Unusual headline.  "Head of US Patent Office seeks views of UK patent attorneys on proposed changes to American system" is not the sort of headline one expects to see, yet it was the surprising title of a Chartered Institute of Patent Attorneys media release last Friday.  The real story is less exciting, but nonetheless not devoid of interest:
"President of the Chartered Institute of Patent Attorneys Alasdair Poore has praised the Head of the United States Patent and Trademark Office (USPTO) for his readiness to listen to international users of the American IP system. David Kappos, Under Secretary of Commerce for Intellectual Property and Director of the USPTO, spent several hours discussing proposed changes to American patent laws with UK patent attorneys during his recent visit to London. 
"Have you heard the one about
the Englishman, the American and
the First-to-File patent system ...?"
“The agenda for reform of US patent law is very exciting. We are encouraged to see that David Kappos is willing to take on board comments made by a group of non-Americans who use both the European and the US patent system,” says Alasdair Poore. “Businesses in the UK - and elsewhere in Europe – find the American system fundamentally very different from the UK and European system. As a result, it can be costly and time-consuming for a British company to file and prosecute a patent application in the USA. [Indeed! says Merpel, and why should European businesses be put to expense and inconvenience in seeking a patent for a market which is only half the size of that covered by the EPO?] 
[Alasdair adds] “... If the changes are implemented in the way we discussed, British and European businesses will find the system much more straightforward. The requirements for filing patent applications in the USA will be much closer to the UK and European system, which will save time and money.” 
An additional benefit of the proposed reforms will be that patent applications from American companies will be drafted in a way that makes them more suitable for filing in Europe. “Once Americans get used to their new system, they should find that their patent applications in Europe are much more straightforward to pursue”, said Alasdair Poore. ...".
Readers on both sides of the Atlantic will doubtless supply their own comments.

3 comments:

Anonymous said...

An additional benefit of the proposed reforms will be that patent applications from American companies will be drafted in a way that makes them more suitable for filing in Europe.

Can anyone explain to me (a US patent attorney) how the reforms will cause US applicants to write more-European applications?

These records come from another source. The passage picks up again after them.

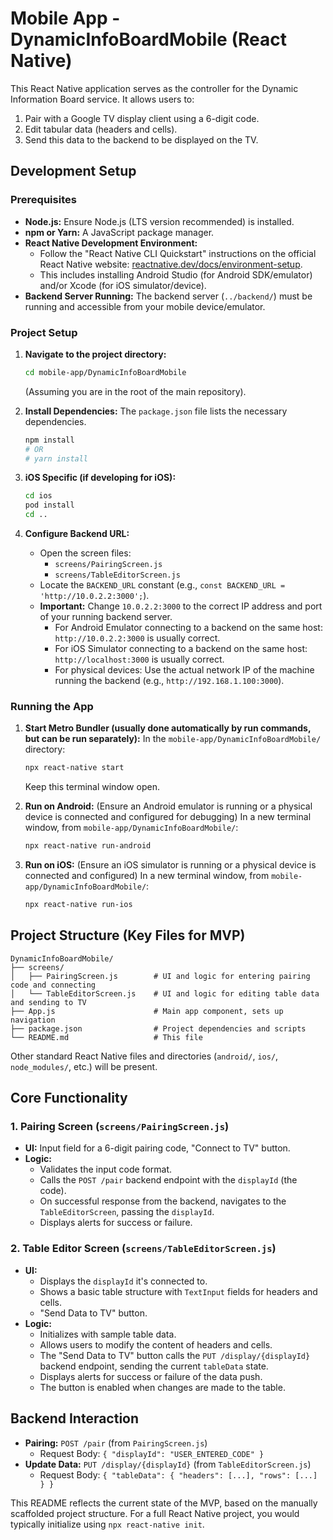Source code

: # Mobile App - DynamicInfoBoardMobile (React Native)

This React Native application serves as the controller for the Dynamic Information Board service. It allows users to:
1.  Pair with a Google TV display client using a 6-digit code.
2.  Edit tabular data (headers and cells).
3.  Send this data to the backend to be displayed on the TV.

## Development Setup

### Prerequisites
*   **Node.js:** Ensure Node.js (LTS version recommended) is installed.
*   **npm or Yarn:** A JavaScript package manager.
*   **React Native Development Environment:**
    *   Follow the "React Native CLI Quickstart" instructions on the official React Native website: [reactnative.dev/docs/environment-setup](https://reactnative.dev/docs/environment-setup).
    *   This includes installing Android Studio (for Android SDK/emulator) and/or Xcode (for iOS simulator/device).
*   **Backend Server Running:** The backend server (`../backend/`) must be running and accessible from your mobile device/emulator.

### Project Setup
1.  **Navigate to the project directory:**
    ```bash
    cd mobile-app/DynamicInfoBoardMobile
    ```
    (Assuming you are in the root of the main repository).

2.  **Install Dependencies:**
    The `package.json` file lists the necessary dependencies.
    ```bash
    npm install
    # OR
    # yarn install
    ```

3.  **iOS Specific (if developing for iOS):**
    ```bash
    cd ios
    pod install
    cd ..
    ```

4.  **Configure Backend URL:**
    *   Open the screen files:
        *   `screens/PairingScreen.js`
        *   `screens/TableEditorScreen.js`
    *   Locate the `BACKEND_URL` constant (e.g., `const BACKEND_URL = 'http://10.0.2.2:3000';`).
    *   **Important:** Change `10.0.2.2:3000` to the correct IP address and port of your running backend server.
        *   For Android Emulator connecting to a backend on the same host: `http://10.0.2.2:3000` is usually correct.
        *   For iOS Simulator connecting to a backend on the same host: `http://localhost:3000` is usually correct.
        *   For physical devices: Use the actual network IP of the machine running the backend (e.g., `http://192.168.1.100:3000`).

### Running the App

1.  **Start Metro Bundler (usually done automatically by run commands, but can be run separately):**
    In the `mobile-app/DynamicInfoBoardMobile/` directory:
    ```bash
    npx react-native start
    ```
    Keep this terminal window open.

2.  **Run on Android:**
    (Ensure an Android emulator is running or a physical device is connected and configured for debugging)
    In a new terminal window, from `mobile-app/DynamicInfoBoardMobile/`:
    ```bash
    npx react-native run-android
    ```

3.  **Run on iOS:**
    (Ensure an iOS simulator is running or a physical device is connected and configured)
    In a new terminal window, from `mobile-app/DynamicInfoBoardMobile/`:
    ```bash
    npx react-native run-ios
    ```

## Project Structure (Key Files for MVP)

```
DynamicInfoBoardMobile/
├── screens/
│   ├── PairingScreen.js        # UI and logic for entering pairing code and connecting
│   └── TableEditorScreen.js    # UI and logic for editing table data and sending to TV
├── App.js                      # Main app component, sets up navigation
├── package.json                # Project dependencies and scripts
└── README.md                   # This file
```
Other standard React Native files and directories (`android/`, `ios/`, `node_modules/`, etc.) will be present.

## Core Functionality

### 1. Pairing Screen (`screens/PairingScreen.js`)
*   **UI:** Input field for a 6-digit pairing code, "Connect to TV" button.
*   **Logic:**
    *   Validates the input code format.
    *   Calls the `POST /pair` backend endpoint with the `displayId` (the code).
    *   On successful response from the backend, navigates to the `TableEditorScreen`, passing the `displayId`.
    *   Displays alerts for success or failure.

### 2. Table Editor Screen (`screens/TableEditorScreen.js`)
*   **UI:**
    *   Displays the `displayId` it's connected to.
    *   Shows a basic table structure with `TextInput` fields for headers and cells.
    *   "Send Data to TV" button.
*   **Logic:**
    *   Initializes with sample table data.
    *   Allows users to modify the content of headers and cells.
    *   The "Send Data to TV" button calls the `PUT /display/{displayId}` backend endpoint, sending the current `tableData` state.
    *   Displays alerts for success or failure of the data push.
    *   The button is enabled when changes are made to the table.

## Backend Interaction
*   **Pairing:** `POST /pair` (from `PairingScreen.js`)
    *   Request Body: `{ "displayId": "USER_ENTERED_CODE" }`
*   **Update Data:** `PUT /display/{displayId}` (from `TableEditorScreen.js`)
    *   Request Body: `{ "tableData": { "headers": [...], "rows": [...] } }`

This README reflects the current state of the MVP, based on the manually scaffolded project structure. For a full React Native project, you would typically initialize using `npx react-native init`.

This sounds like wishful thinking by CIPA.

Anonymous said...

Re the caption on your last cartoon, I think Alasdair is a good Scot, and not a Sassenach!

Anonymous said...

Re anonymous 1: not directly drafting, but maybe the reforms will encourage US attorneys to advise their clients not to disclose their invention before filing a patent application, thereby buggering things up in Europe and everywhere else.